Wednesday, October 24, 2007

excerpt from AND THE WHIPPOORWILL SANG

Forgive me not



A soft tapping at my front door . . . I am alone. I know before I open it who is standing there. My shotgun is loaded and ready to fire. I feel calm.

He steps into my carpeted foyer, stops

beneath the hand-carved sculptured chestnut archway. Crafted right before the blight destroyed those lovely trees, the hundred-year-old farmhouse is enhanced by its beauty.Each detail of the entranceway is the seared into my mind.

Except for him. His face, a countenance I refuse to ever gaze upon, is a blur,as he removes his cap and lowers his head.

“Maam, won’t you please forgive me this time?

I can’t go on living without it.”

“Don’t worry, you won’t.” My voice flat, no emotion.

He slumps to the floor, as I recoil from the impact of the weapon.

I awake in a sweat. Calmness replaced by a rage I cannot name. It tears through my body like a thing alive. The dream is always the same.

This drunken loser took my sweet Noelle’s life, breaking her neck with the mirror of his pick-up truck. The impact sent her flying 20 feet into the air, smashing her face down on the country lane. The stain of her blood never washes away.
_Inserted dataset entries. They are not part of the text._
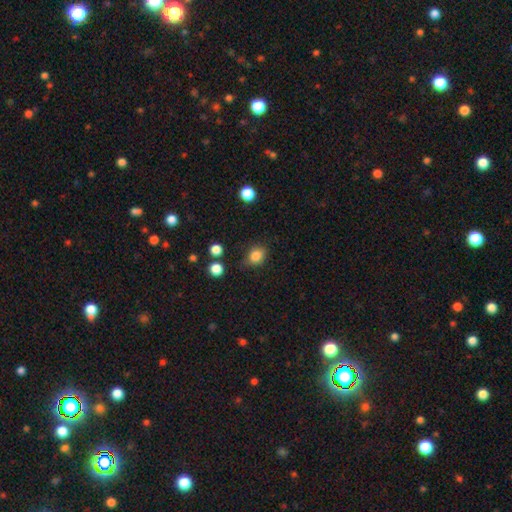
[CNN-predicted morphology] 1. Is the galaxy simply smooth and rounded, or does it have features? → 84% smooth, 11% star or artifact, 5% featured or disk.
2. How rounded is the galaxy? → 50% round, 49% in between, 1% cigar-shaped.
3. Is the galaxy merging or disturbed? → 71% none, 21% minor disturbance, 5% major disturbance, 3% merger.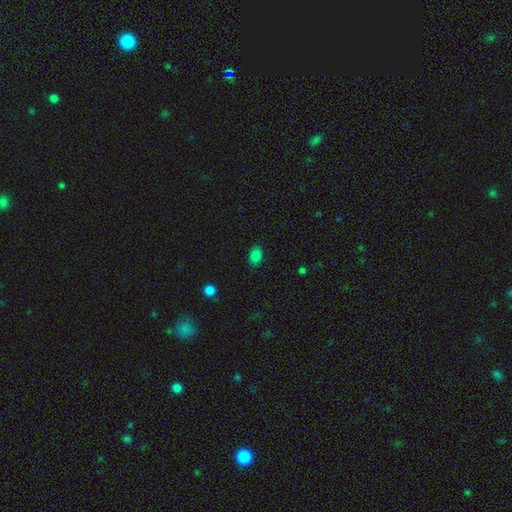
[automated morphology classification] A smooth galaxy with no disk features (84%) that is in between round and cigar-shaped (80%). Merging: none (85%).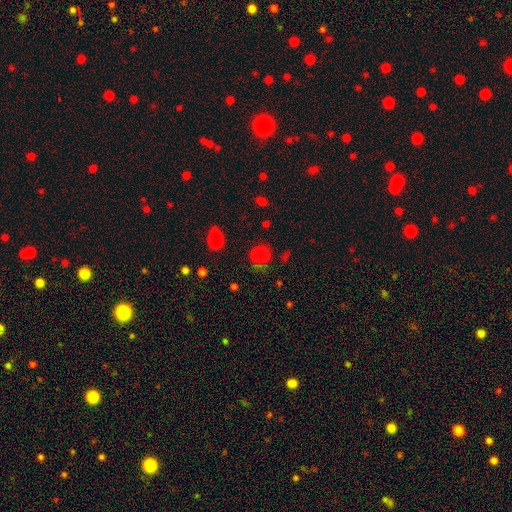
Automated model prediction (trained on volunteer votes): This is likely a smooth galaxy (75%). How rounded: likely round (78%). Merging: likely none (64%).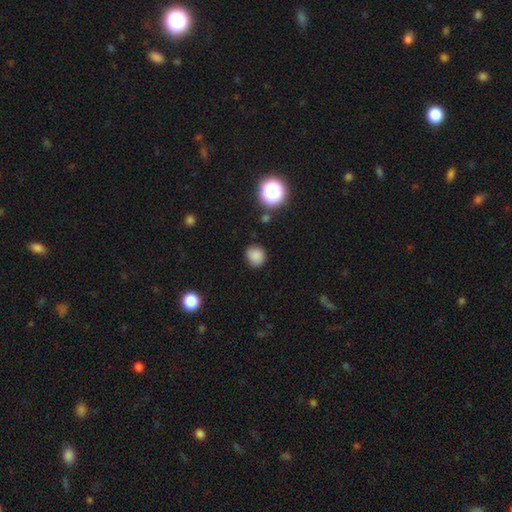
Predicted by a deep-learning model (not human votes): Smooth or featured: smooth — 82% (star or artifact — 13%)
How rounded: round — 82% (in between — 17%)
Merging: none — 82% (minor disturbance — 13%)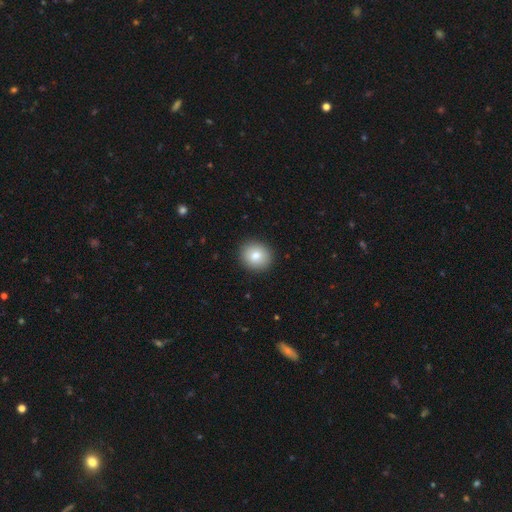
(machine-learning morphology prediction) Smooth or featured? Predicted: smooth (p=0.82). How rounded? Predicted: round (p=0.84). Merging? Predicted: none (p=0.91).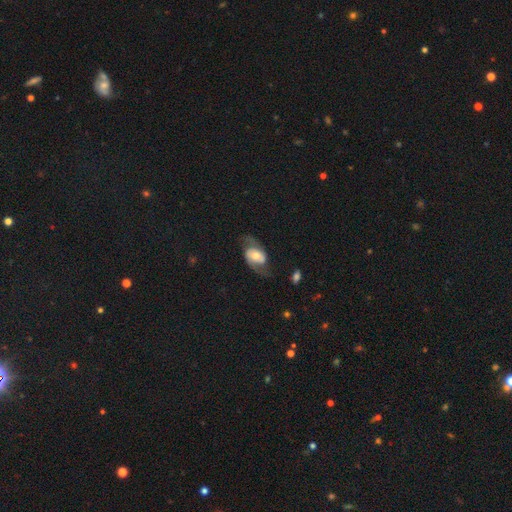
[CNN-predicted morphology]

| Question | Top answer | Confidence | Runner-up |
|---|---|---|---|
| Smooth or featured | featured or disk | 73% | smooth (21%) |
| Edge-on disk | no | 95% | yes (5%) |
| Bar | no | 52% | weak (33%) |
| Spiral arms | yes | 87% | no (13%) |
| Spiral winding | medium | 44% | loose (41%) |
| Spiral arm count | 2 | 90% | can't tell (5%) |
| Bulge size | moderate | 62% | small (21%) |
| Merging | none | 66% | minor disturbance (17%) |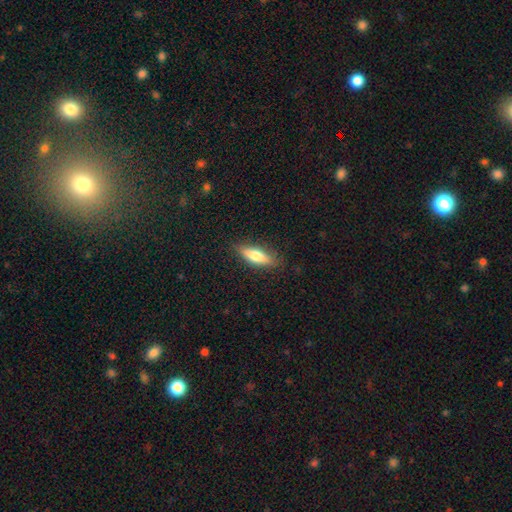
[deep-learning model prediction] Smooth or featured? smooth (65%)
How rounded? cigar-shaped (51%)
Merging? none (84%)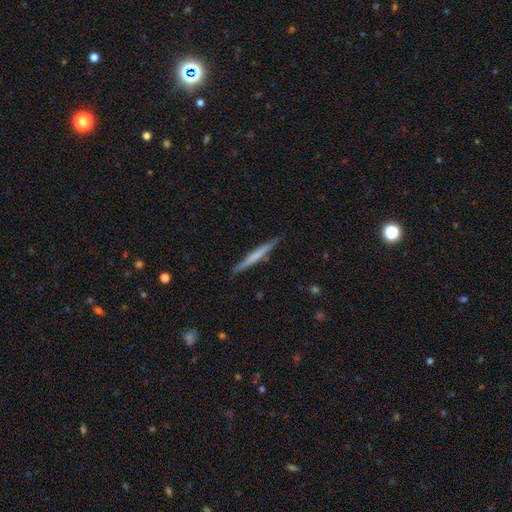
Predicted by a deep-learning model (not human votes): Overall: smooth (48%; featured or disk 47%). Merging: none (89%).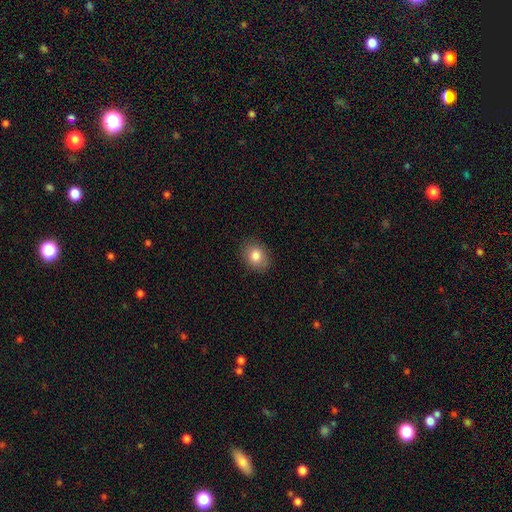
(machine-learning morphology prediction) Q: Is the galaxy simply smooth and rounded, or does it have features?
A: smooth — 82%.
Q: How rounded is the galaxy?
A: in between — 52%.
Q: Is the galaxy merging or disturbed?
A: none — 87%.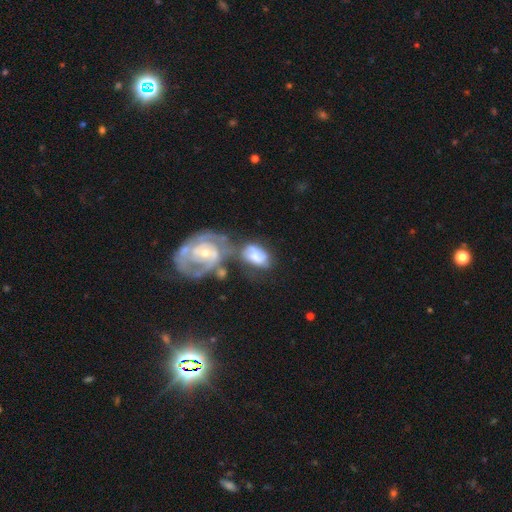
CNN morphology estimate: A featured or disk galaxy (63%) with no bar (52%), 2 (49%) tight (43%) spiral arms (84%) and a moderate central bulge (42%). Merging: merger (49%).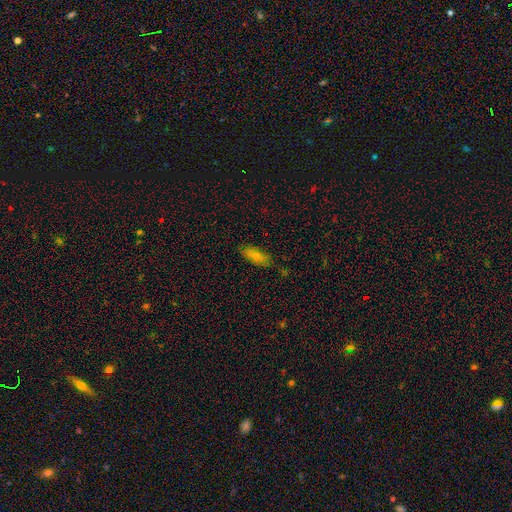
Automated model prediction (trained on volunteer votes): smooth 78%, featured or disk 13%, star or artifact 9%. Down the decision tree: how rounded — in between (84%); merging — none (78%).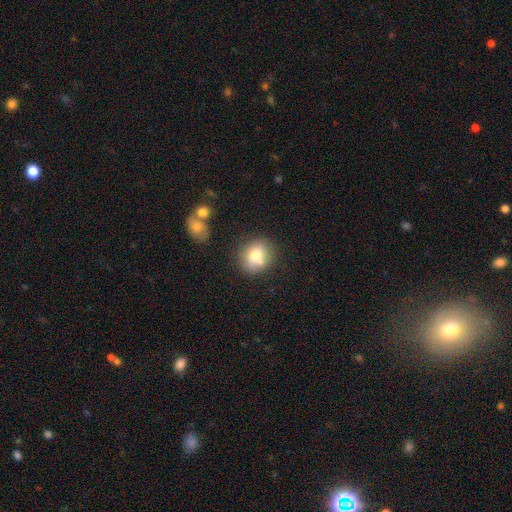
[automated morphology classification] A smooth galaxy with no disk features (75%) that is round (70%).

Vote fractions:
- Smooth or featured? smooth: 75% / featured or disk: 16% / star or artifact: 9%
- How rounded? round: 70% / in between: 29% / cigar-shaped: 1%
- Merging? none: 65% / minor disturbance: 17% / merger: 14% / major disturbance: 4%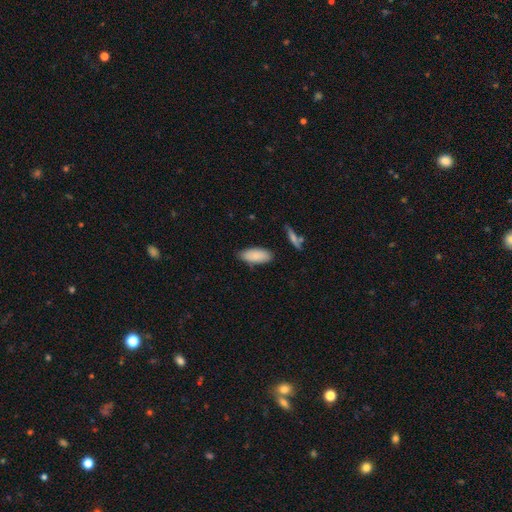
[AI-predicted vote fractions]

It was a brilliant sunny August afternoon. Noelle, fourteen, going on fifteen had just fallen in love for the first time-puppy love. She was radiant. Fate screwed up, leaving this child/woman with her life before her, in a semi-coma for ten days on life support. I could not disconnect her, nor watch her lie in a prison of hopelessness. I

summoned the courage to tell her it was okay to go toward the light.

Awake, I forgive him, for there is no room in my heart for hatred or anger-- grief and sorrow saturate my soul.

The drunkard will come again and knock upon my door. I would prefer to break his neck,letting him suffer her loss, nothing left but eyes not quite seeing, distant, yet a perfect, sound mind. Shooting him is too easy, too quick a vengeance and one he might prefer.

His teenage years, were troubled, I hear. A stretch in Vietnam pushes him into a life of alcohol and drugs. I contemplate the irony. My husband, brothers, sons and relatives were all spared from from serving in Vietnam. Yet this senseless ”police action” takes the life of my daughter twenty years later. A stranger, so affected by that conflict, destroys my daughter and himself as well.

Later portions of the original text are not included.